AdaptationThree years ago, Charlie Kaufman wrote the excitingly original Being John Malkovich. During its production, Kaufman was also working on another screenplay, an adaptation of New Yorker journalist Susan Orlean's novel The Orchid Thief. The book followed orchid poacher and botanist John Laroche as he fought a legal battle for removing flowers from a state preserve and dreamed of making a fortune by cloning the ever so popular orchid. This task was not an easy one for Kaufman and the finished product is not an adaptation of Orchid Thief but Adaptation, the story behind Kaufman's struggle to convert the book into a screenplay.

Nicolas Cage brings screenwriter Charlie Kaufman and his fictional twin brother, Donald (also a screenwriter), to the screen in what could be the most powerful film about Hollywood since Billy Wilder's Sunset Boulevard. Charlie has extremely low self-esteem; he often rips himself apart with comments regarding his appearance and mannerisms. He criticizes his own writing and seems to be one of the loneliest people on the face of the Earth. Donald, on the other hand, is Charlie's foil. He lives and writes the way Charlie wouldn't dare (he's the Tyler Durden to, well, Tyler Durden).

Meanwhile, Susan Orlean is suffering many of the problems Charlie is having. She can write about how passionate life is, but she doesn't really know how it feels. She lives in an unhappy marriage and her only escape is orchid hunting trips with Laroche (Chris Cooper). Laroche is an egomaniac, living off of his delusions of grandeur in the field of botany. He isn't a bad person, just delusional and he, like Donald to Charlie, proves to be Orlean's foil and object of desire in all of his toothless glory.

The end effect of Kaufman's Adaptation is a high speed collision between the "real world" of his adapting the novel and Orlean's personal struggles into the reality set forth by the novel. What we are watching is the adaptation of Orlean's novel through Kaufman's eyes. We watch as he writes himself into the screenplay and thus becomes a part of the movie we, the audience, are watching. Instead of Kaufman providing a portal into actor John Malkovich's head, he is providing the audience with one into his own and this in itself is truly an experience. The only escape for Kaufman is to sink The Orchid Thief and Adaptation into the very clichés he was attempting to avoid. This actually elevates the film's meaning and challenges the viewer to find the breaking point between reality and fiction.

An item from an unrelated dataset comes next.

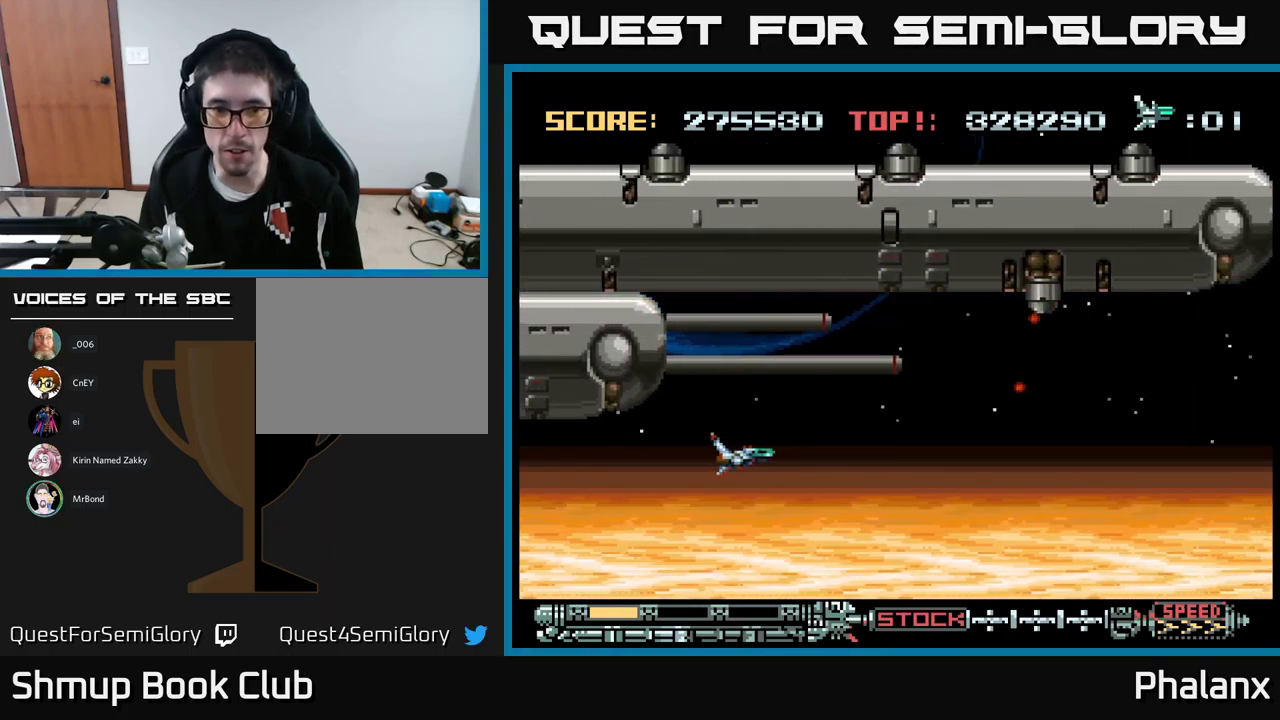
{"buttons": ["DPAD_LEFT"], "events": [[100, "DPAD_LEFT", "down"], [283, "DPAD_DOWN", "down"], [416, "DPAD_DOWN", "up"]]}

Like Malkovich, Kaufman teams up with visionary director Spike Jonze (who directed such infamous music videos as Weezer's Buddy Holly and the Beastie Boy's Sabotage). With this in mind, some may think that the film is provided with a thick glaze of style over its substance. This, surprisingly enough, is not the case. Like his predecessor Billy Wilder, Jonze leaves much of his creative style in Malkovich. Instead, he relies heavily on the wonderful script by Kaufman (who also championed one of the other great films of 2002, the Chuck Barris bio-pic Confessions of a Dangerous Mind) and performances from the extremely gifted cast. Had this not been done, Adaptation may have just been one of the "good" movies of 2002 as opposed to the best film of 2002. Everything about Adaptation mirrors the reason why we go to the movies in the first place -- for an escape.

The recent DVD treatment by Columbia’s Superbit branch leaves out the extra bells and whistles and hits the audience with astounding transfers of both audio and video. With a film like Adaptation, who needs extras when the film can speak so well for itself?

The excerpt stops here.